To me, fanfic characterization revolves around the extrapolation of traits that we see in canon. The behaviors that a character exhibits — what they say, what they do, how they behave with others — are like points on a grid. They cluster together around certain ideas, and those are what we come to think of as a characters core traits. We draw circles and arrows and lines around those, and extrapolate where the end point might be if things continued along in a similar fashion, or we try to break up the pattern by deflecting the line and making it go a different way.

Do a good job of inference or show all your work in deflecting that line and the story will usually be thought of as ‘in character.’

However, there are outliers to those core characteristics; behaviors and thoughts that seem really outside of what the character ‘normally’ does. Some fans go so far as to say those characteristics are OOC — even if they are shown in canon — because they are so far outside of what their expectations are based on how they have graphed the points in the characters past history.

And sometimes, the author will be working from only 3 points of data to draw their lines, or stick only to their ‘preferred behaviors’ even if those happened in only a couple of episodes. (This happens with Duncan and Methos all the time.) An author will take those 3 points and create a completely new behavior chart, extrapolating from that.

And sometimes, occasionally, when the author hasn’t seen much canon, some of those points are crafted from stereotypes and fanon.

So for the people that see those three points as truly describing the character’s core, those stories are recognizably in-character even without a lot of work. They can see the line, the path, where it started and where it goes.

But for those that see those three points as outliers — well, they’re screwed. They aren’t on the same page as the author when the story starts, so there’s no way they can get to the same place when the story ends.

And they are likely to be the ones that say “that story was out-of-character for me.”

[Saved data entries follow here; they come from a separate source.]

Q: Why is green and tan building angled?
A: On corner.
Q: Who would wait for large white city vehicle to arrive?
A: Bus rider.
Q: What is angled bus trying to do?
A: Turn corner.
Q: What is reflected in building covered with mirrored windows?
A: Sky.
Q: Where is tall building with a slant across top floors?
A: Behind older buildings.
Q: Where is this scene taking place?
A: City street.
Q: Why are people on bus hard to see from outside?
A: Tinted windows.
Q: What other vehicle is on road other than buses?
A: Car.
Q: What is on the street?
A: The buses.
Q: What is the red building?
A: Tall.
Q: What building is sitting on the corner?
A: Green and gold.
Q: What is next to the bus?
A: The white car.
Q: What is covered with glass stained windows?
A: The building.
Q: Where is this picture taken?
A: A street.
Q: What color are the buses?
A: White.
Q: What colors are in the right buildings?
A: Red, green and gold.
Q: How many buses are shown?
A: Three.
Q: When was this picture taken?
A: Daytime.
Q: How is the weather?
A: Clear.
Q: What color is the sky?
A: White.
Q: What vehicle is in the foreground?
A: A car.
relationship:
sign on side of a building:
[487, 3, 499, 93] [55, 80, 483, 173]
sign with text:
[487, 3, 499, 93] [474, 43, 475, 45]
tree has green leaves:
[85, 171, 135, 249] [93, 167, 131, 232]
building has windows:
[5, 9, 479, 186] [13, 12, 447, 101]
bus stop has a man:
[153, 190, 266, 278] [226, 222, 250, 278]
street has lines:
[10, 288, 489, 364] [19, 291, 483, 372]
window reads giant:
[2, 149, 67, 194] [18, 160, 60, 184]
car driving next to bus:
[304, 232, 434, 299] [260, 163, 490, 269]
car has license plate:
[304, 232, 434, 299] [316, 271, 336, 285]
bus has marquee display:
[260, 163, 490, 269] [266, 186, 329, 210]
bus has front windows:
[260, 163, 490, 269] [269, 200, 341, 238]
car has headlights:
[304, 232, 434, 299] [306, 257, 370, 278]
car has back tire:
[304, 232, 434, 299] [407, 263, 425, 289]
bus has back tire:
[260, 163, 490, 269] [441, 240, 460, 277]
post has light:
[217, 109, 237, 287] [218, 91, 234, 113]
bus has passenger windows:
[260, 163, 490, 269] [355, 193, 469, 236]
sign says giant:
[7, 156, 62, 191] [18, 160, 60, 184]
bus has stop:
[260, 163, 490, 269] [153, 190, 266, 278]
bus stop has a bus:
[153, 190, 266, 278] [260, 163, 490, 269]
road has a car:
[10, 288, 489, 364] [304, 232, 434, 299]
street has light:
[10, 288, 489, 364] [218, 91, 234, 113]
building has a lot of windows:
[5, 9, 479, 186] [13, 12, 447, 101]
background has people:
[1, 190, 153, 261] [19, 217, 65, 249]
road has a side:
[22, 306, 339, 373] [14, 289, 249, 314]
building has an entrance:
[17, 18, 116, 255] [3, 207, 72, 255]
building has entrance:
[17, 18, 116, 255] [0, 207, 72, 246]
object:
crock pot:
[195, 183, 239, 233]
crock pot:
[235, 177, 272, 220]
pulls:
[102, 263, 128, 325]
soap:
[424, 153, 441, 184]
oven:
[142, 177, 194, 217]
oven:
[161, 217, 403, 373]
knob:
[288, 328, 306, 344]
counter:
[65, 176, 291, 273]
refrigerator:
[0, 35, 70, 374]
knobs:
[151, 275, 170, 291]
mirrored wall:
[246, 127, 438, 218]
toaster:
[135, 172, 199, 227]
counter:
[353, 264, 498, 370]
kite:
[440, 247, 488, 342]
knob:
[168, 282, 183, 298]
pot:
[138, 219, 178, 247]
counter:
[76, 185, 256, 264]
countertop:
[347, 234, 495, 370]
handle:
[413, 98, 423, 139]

katallison’s One for the Road, as is Something Borrowed, Something Blue, the Methos-as-serial-killer story.

Both of these stories are internally consistent and highly recommended. They just don’t have my Methos or Duncan in them.

The Methos-as-serial-killer one is actually easier to discuss, as it fiats in that Methos was not just tempted by Kronos (which he was) but that he has periodically indulged in killing sprees after leaving the horsemen (the non-canonical what if moment.)  The author’s logic is simple: if he has done it in the past, he would do that now.

The bone of contention? Once he turned away from the slaughter, did he ever fall? Author says yes, canon, though, seems to indicate ‘No.’  The theory here being that if he had said ‘yes’ to slaughter in the past, why not say yes to Kronos now, when Kronos is tempting him so?  And if he says no now, why does he say ‘yes’ two weeks from now or why did he say ‘yes’ two years ago?

To write this story, the author has to ignore all of these questions, and go with ‘well, sometimes he says yes.’ Some people see that as a good enough response and the story works for them.  For others, myself included, it’s not a good enough answer and so despite the internal consistency, the story falls flat.

Three points can create a line, or a plane, or a triangles — and sometimes it creates a damn fine story.

And sometimes it’s just …three points.